I guess I never gave it a thought before. Only stopped to admire how beautiful the huge males are dragging around their amazing five foot tail feathers. Never gave a thought to how bulky/heavy they might be. Not until somehow I found myself at the side of the road offering to help a tail-lopping lady heft a dead bird onto a bed sheet for burial.
Before I go, curiosity gets the better of me. "I get that you don't want a thirty pound bird rotting in your yard, or the local flock of buzzards out there pulling it apart. But why cut off the tail? Do you keep the feathers?"
(Seems a grisly idea to me, but then they are so beautiful it also seems a waste to just bury them.)
"Well," says Lopper Lady, "this isn't the first peacock I've had to bury. I just can't dig a hole big enough to include their tails."
"Take some if you want," she says, pointing to the pile of feathers.
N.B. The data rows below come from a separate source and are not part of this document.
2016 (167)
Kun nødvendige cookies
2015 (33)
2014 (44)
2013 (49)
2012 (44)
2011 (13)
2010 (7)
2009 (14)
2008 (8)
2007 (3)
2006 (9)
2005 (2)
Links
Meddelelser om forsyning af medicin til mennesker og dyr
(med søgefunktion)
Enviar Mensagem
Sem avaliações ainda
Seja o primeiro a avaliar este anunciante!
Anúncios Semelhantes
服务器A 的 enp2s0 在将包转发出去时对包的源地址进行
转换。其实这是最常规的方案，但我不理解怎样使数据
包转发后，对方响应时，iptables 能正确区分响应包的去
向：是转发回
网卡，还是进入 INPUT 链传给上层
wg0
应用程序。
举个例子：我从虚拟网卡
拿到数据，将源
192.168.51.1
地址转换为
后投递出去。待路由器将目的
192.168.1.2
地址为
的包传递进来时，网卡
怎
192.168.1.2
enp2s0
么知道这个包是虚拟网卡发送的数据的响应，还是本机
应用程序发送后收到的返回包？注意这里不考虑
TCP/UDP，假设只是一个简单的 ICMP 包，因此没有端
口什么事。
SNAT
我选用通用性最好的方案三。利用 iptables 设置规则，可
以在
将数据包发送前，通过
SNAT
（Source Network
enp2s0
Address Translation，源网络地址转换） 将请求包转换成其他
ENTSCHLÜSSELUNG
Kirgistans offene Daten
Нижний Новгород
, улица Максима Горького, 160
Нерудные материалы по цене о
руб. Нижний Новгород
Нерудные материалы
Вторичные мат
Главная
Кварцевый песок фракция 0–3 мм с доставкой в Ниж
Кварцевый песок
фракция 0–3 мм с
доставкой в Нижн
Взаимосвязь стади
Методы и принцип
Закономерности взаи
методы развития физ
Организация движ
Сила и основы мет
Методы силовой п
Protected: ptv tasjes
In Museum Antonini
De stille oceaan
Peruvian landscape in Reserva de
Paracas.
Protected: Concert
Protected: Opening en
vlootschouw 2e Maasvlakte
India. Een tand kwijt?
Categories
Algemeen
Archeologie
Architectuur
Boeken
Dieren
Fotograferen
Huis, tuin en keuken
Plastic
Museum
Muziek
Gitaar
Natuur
I look down. It's quite a pile. I picture riding home with a couple of five foot peacock feathers sticking out of my shirt. There's no doubt they'd be beautiful somewhere in my island-blue house, but also sad.
I decline the feathers. Partly out of inconvenience and partly out of respect for the dead. And also out of respect for the dead, I resist taking a picture of the whole scene. Although, I admit it was the most interesting thing I'd seen all day.
Before getting back on the road, I complimented her on her beautiful house.
"Thank you, I'll tell my husband. It's his design. And thank you for stopping. Not one other person even slowed down."
Back on the road again. So there you go. I can be nice. And helpful. Without a feather or photo to show for it. And if I see you lying in a ditch, I might be curious enough to ask what the heck you're doing there, but I won't hold you down, I promise.